_Supplied material_:
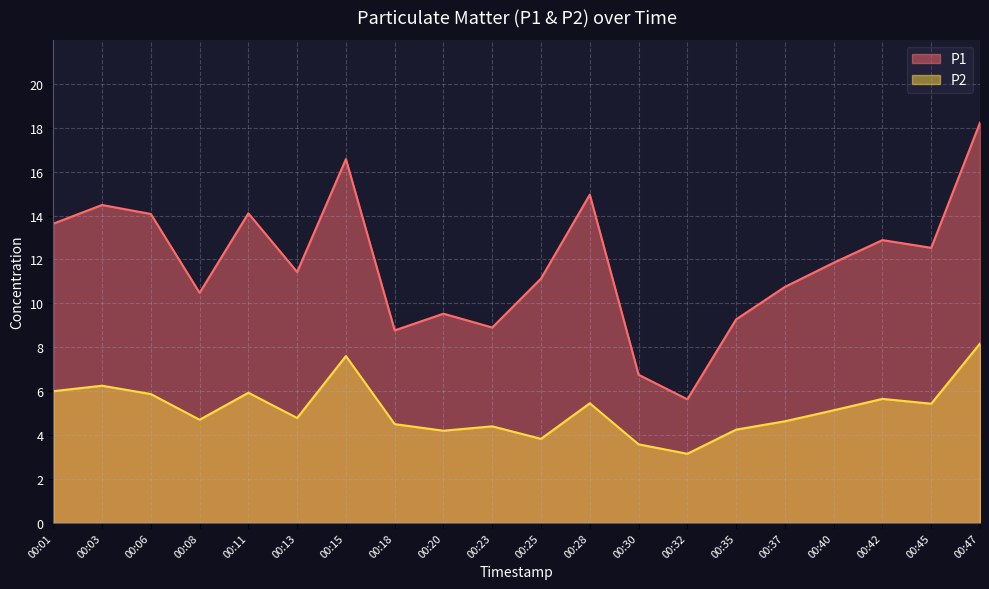

True or false: P2 has more than 2 interior local peaks.

True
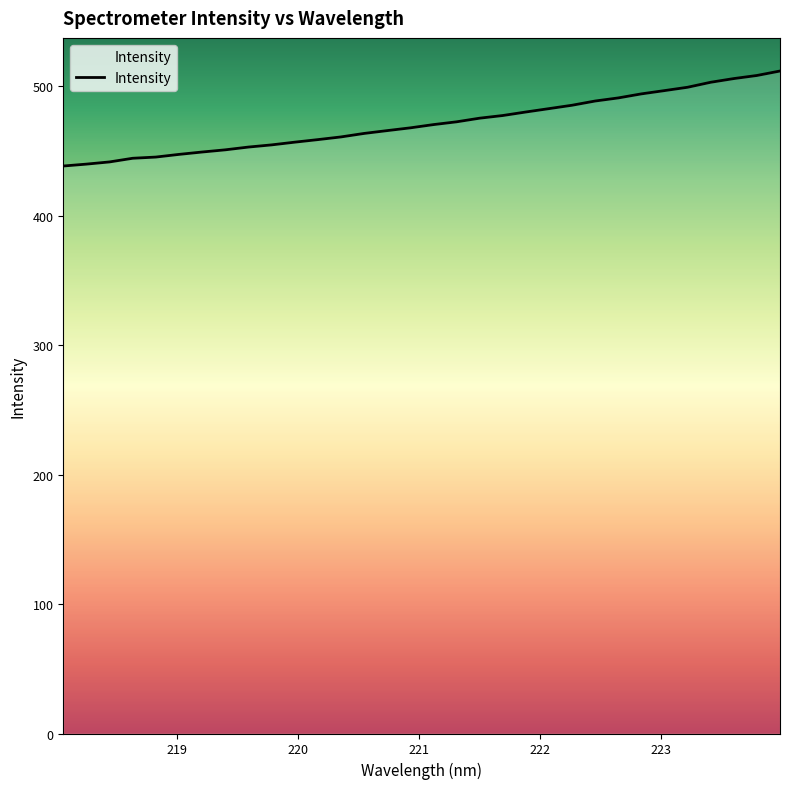

What is the difference between the maximum and minimum values?

73.4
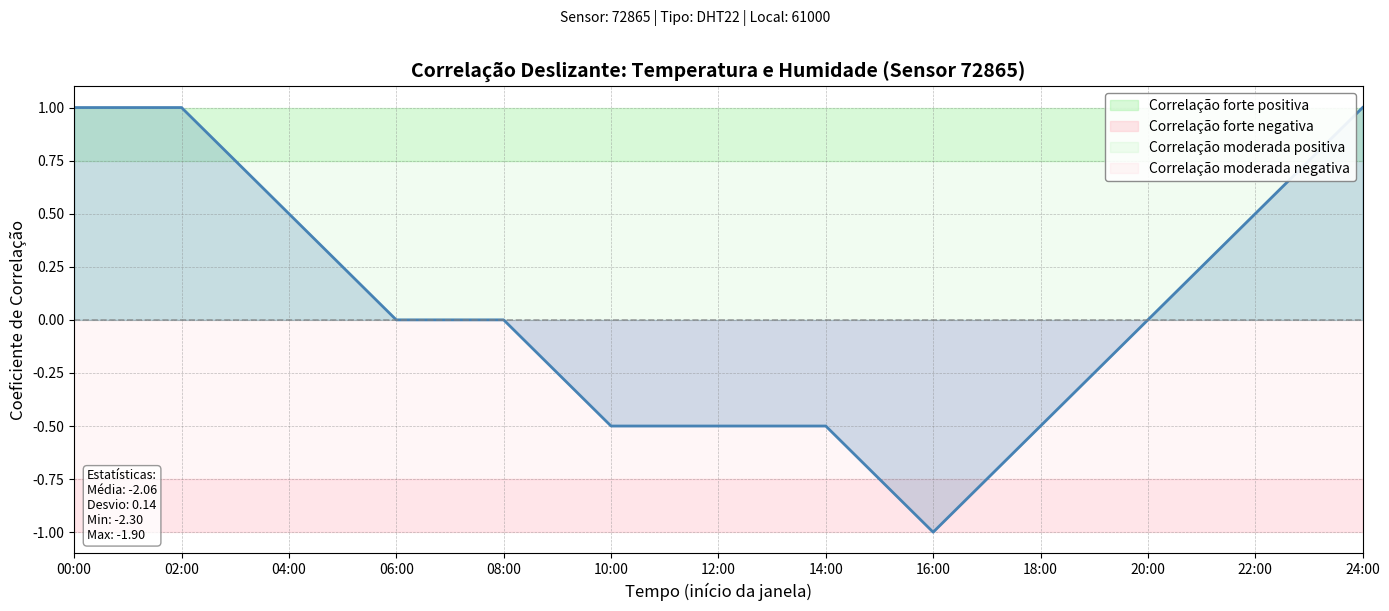

What is the label of the 8th point from the left?

14:00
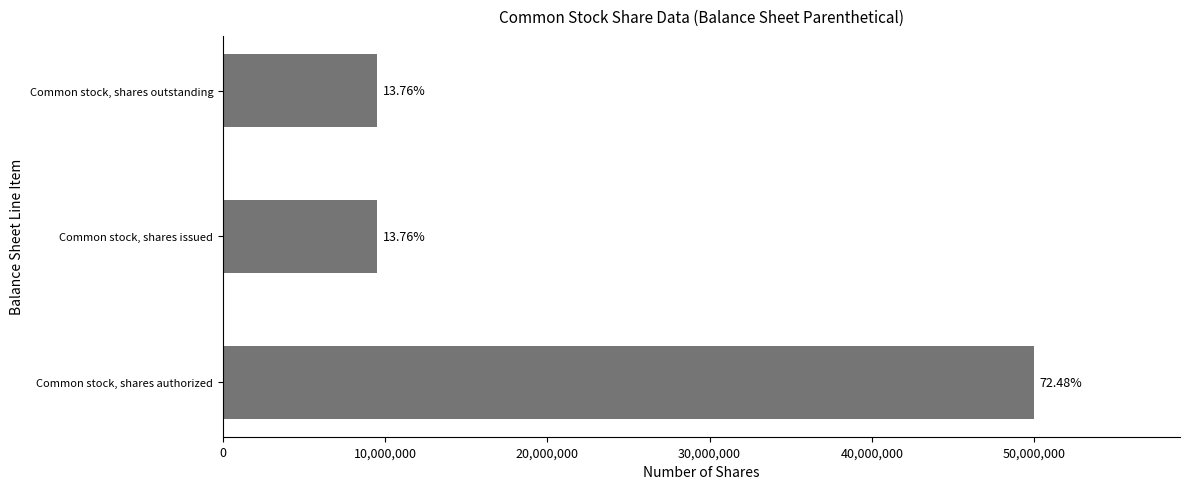

Does the chart contain any negative values?

No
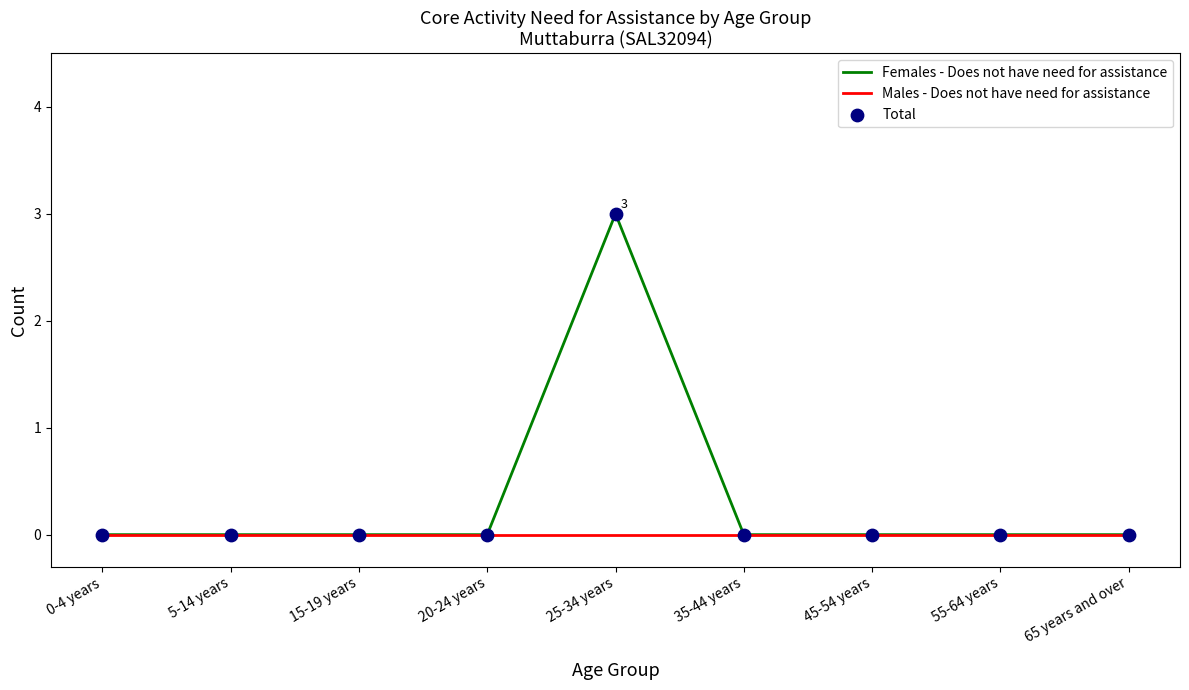

At which category does the chart reach its peak across all series?

25-34 years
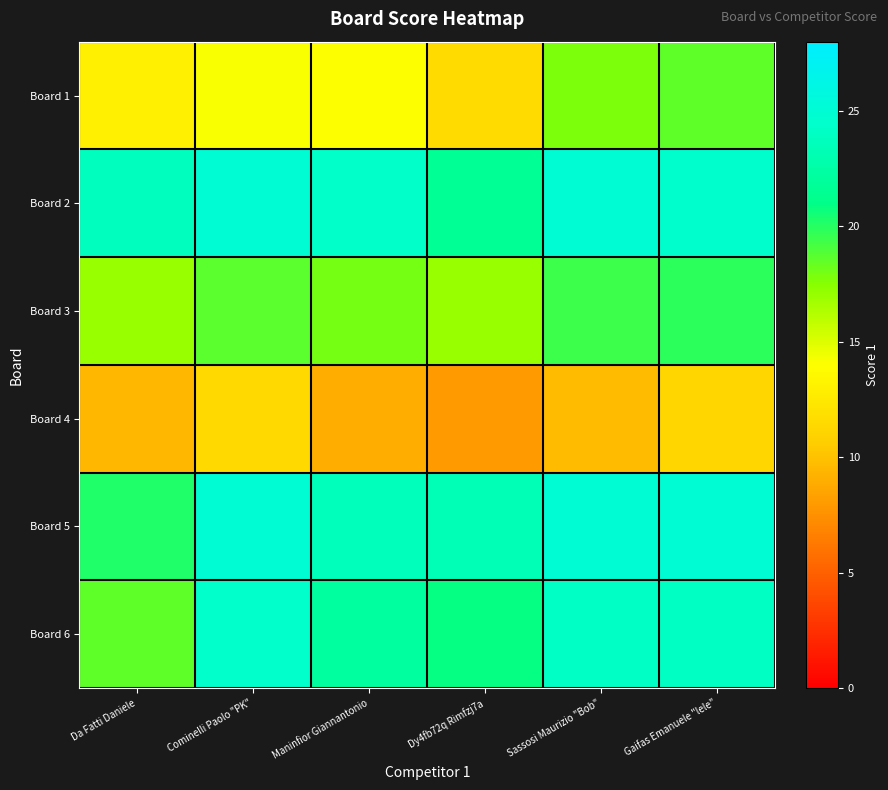

Which has a higher value, Dy4fb72q Rimfzj7a or Sassosi Maurizio "Bob"?

Sassosi Maurizio "Bob"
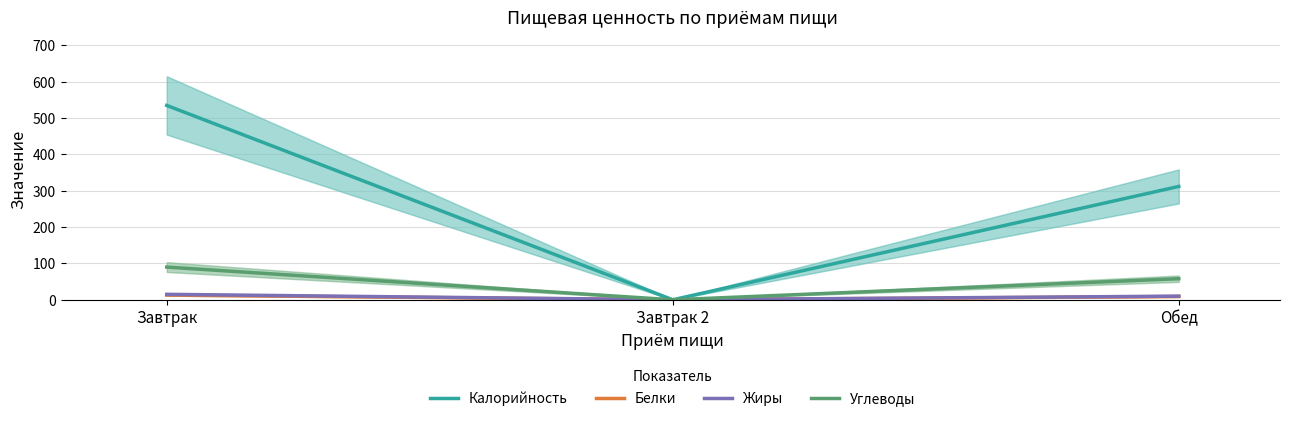

List the series in order of their peak value, highest first.

Калорийность, Углеводы, Жиры, Белки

_Aim of the task_:
Rewrite all of the lines above, changing every "chart" to "graph" and leaving everything else unchanged. Omit the pictures from your answer.

_Answer section_:
True or false: P2 has more than 2 interior local peaks.

True

What is the difference between the maximum and minimum values?

73.4

What is the label of the 8th point from the left?

14:00

Does the graph contain any negative values?

No

At which category does the graph reach its peak across all series?

25-34 years

Which has a higher value, Dy4fb72q Rimfzj7a or Sassosi Maurizio "Bob"?

Sassosi Maurizio "Bob"

List the series in order of their peak value, highest first.

Калорийность, Углеводы, Жиры, Белки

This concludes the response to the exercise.